In 2026 he was inducted into CSC Academic All-America Hall of Fame.

==Media career==
After retiring from professional football, Acho transitioned into a media career, leveraging his athletic background and academic achievements to become a prominent sports analyst and commentator.

In 2021, Acho joined ESPN as a college football analyst, contributing to the network's comprehensive coverage of the sport. He serves as a lead studio voice on college football Saturdays on ESPN2 and has called select college football matchups.

Prior to his role at ESPN, Acho co-hosted “Relevant Is Doing a Sports Podcast,” a show focusing on the intersection of faith, pop culture, and sports.

==Personal life==
Acho is a Christian. Acho married his wife, Ngozi, in 2014. They have 4 children.

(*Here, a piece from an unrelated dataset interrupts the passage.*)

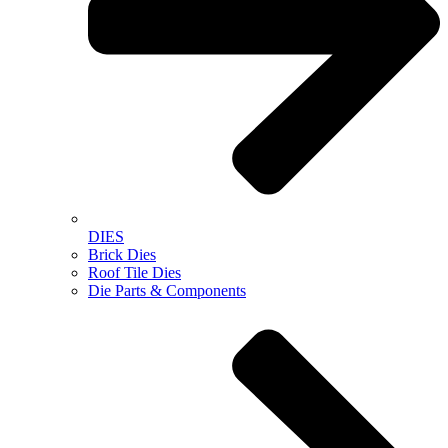
DIES
Brick Dies
Roof Tile Dies
Die Parts & Components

Acho's younger brother, Emmanuel Acho, also played football for Texas, where he was an All Big 12 linebacker in 2011. His brother played four seasons in the NFL with the Cleveland Browns, Philadelphia Eagles, and New York Giants before becoming an analyst for ESPN.

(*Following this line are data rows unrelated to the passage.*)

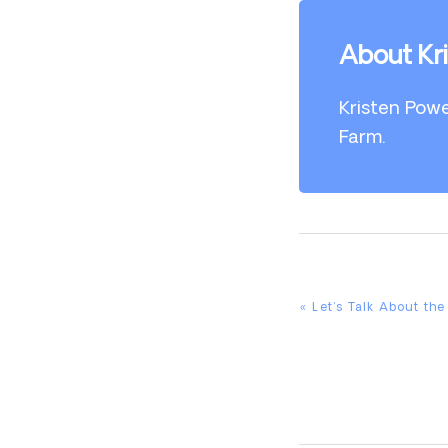
About Kr
Kristen Powe
Farm.
Previous
« Let’s Talk About th
Post:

In 2015, while playing in the NFL, Sam Acho earned an MBA from the Thunderbird School of Global Management in Glendale, Arizona.

Acho and his family return annually to Nigeria in order to participate in their annual Living Hope Christian Ministries' medical mission "Operation Hope".

He is the author of Let the World See You: How to Be Real in a World Full of Fakes, which was published in late 2020.